__WRITTEN TASK__: Report, as a bare number, how many lines in the data contain "class".

== Segment start ==

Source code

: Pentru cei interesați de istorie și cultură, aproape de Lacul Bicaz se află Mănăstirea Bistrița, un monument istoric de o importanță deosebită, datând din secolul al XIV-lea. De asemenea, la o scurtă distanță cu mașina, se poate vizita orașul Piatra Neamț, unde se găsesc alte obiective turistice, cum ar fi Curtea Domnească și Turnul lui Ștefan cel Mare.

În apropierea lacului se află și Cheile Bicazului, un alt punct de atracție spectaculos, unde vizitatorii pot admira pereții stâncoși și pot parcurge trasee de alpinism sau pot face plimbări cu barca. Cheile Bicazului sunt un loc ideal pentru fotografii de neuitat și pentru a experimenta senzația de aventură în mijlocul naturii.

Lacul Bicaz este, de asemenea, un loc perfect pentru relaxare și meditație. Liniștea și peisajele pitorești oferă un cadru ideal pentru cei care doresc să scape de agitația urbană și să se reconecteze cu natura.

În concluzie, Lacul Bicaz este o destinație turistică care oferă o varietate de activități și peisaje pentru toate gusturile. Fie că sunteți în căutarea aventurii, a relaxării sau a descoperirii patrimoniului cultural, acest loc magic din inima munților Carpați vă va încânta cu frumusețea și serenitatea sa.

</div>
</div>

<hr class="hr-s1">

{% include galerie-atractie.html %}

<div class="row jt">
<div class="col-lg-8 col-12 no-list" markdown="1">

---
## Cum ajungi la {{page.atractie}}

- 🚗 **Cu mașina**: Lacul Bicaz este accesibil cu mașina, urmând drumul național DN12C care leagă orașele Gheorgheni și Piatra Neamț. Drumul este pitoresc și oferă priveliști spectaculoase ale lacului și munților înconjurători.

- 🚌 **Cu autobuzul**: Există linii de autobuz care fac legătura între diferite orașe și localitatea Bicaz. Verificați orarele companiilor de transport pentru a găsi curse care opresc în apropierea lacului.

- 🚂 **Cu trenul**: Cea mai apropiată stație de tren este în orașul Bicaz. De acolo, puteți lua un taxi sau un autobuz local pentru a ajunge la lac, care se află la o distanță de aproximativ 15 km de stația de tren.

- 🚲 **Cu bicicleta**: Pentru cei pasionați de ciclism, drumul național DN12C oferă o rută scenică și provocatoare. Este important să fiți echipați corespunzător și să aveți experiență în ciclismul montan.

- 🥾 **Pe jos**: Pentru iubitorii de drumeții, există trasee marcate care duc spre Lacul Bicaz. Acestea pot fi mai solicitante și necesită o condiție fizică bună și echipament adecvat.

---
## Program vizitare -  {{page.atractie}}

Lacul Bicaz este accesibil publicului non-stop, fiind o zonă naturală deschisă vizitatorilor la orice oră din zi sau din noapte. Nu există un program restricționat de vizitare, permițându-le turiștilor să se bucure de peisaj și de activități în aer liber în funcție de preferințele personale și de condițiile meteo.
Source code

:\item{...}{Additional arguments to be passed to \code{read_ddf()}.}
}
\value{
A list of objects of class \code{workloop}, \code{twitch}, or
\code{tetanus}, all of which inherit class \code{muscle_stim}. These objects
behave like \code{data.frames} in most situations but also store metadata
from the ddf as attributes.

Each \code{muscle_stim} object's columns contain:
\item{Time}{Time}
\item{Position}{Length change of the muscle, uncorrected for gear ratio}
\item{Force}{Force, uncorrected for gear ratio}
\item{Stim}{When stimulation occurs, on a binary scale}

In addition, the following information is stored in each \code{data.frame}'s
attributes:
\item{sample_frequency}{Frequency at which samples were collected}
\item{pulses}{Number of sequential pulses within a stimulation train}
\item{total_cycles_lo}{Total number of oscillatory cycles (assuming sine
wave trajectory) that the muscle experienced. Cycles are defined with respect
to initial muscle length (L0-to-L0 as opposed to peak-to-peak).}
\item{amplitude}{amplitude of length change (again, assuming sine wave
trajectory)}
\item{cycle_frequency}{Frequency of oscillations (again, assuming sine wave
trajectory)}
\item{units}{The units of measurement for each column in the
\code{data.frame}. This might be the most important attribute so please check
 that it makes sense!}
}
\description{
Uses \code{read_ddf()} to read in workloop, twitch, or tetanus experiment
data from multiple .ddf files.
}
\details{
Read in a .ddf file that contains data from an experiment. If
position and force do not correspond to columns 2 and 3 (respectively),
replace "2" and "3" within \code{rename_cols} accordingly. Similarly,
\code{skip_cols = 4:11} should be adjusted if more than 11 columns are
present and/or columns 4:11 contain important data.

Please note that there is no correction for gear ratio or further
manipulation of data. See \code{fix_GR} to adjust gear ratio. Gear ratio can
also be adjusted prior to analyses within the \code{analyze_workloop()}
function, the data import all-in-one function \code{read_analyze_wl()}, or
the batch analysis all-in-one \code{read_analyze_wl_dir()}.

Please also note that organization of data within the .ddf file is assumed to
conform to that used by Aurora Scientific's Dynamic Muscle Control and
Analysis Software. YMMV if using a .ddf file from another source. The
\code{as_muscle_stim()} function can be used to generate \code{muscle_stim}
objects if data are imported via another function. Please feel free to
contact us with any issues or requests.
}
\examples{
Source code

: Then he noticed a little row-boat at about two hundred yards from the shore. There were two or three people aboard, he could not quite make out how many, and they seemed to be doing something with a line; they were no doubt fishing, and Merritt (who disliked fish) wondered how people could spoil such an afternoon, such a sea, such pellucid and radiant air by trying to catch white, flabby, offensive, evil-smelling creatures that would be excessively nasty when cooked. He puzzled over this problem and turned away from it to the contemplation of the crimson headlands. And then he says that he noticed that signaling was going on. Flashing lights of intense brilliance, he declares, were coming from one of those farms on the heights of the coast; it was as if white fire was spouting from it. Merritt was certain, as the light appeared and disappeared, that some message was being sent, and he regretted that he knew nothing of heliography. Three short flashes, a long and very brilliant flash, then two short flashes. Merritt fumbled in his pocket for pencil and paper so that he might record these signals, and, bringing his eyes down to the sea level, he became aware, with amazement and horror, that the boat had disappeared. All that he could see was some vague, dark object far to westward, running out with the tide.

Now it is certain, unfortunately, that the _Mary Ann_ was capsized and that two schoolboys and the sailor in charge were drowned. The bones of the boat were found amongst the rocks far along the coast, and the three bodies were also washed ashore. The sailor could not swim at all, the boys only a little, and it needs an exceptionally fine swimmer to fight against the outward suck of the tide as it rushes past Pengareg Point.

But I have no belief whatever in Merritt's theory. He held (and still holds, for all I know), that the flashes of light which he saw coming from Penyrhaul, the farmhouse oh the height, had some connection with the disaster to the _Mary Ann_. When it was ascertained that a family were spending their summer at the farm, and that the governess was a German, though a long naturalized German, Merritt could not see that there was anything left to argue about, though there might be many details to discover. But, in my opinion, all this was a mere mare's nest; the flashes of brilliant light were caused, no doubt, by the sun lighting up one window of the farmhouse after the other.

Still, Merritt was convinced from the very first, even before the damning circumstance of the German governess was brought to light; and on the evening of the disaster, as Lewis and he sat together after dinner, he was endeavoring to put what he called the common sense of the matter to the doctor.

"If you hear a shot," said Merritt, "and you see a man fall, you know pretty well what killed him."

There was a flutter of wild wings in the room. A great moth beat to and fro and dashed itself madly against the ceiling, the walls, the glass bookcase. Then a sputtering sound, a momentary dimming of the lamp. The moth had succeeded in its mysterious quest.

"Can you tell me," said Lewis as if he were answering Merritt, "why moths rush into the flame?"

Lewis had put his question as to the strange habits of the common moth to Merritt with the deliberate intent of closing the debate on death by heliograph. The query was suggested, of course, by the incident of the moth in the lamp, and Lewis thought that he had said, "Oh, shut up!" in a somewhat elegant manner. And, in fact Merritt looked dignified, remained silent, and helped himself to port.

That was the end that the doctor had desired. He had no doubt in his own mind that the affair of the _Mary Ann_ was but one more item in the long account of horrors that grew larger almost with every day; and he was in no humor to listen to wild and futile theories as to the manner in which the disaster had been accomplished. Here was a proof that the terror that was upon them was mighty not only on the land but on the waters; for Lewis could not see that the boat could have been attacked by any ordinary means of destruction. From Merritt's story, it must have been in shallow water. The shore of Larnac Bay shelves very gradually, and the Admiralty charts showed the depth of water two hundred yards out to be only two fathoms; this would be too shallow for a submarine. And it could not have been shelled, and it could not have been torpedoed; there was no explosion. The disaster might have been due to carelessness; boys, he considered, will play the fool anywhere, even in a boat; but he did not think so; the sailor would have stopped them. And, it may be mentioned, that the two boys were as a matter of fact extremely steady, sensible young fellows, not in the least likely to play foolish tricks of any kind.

== Segment end ==

__RESULT FOR THIS TASK__: 5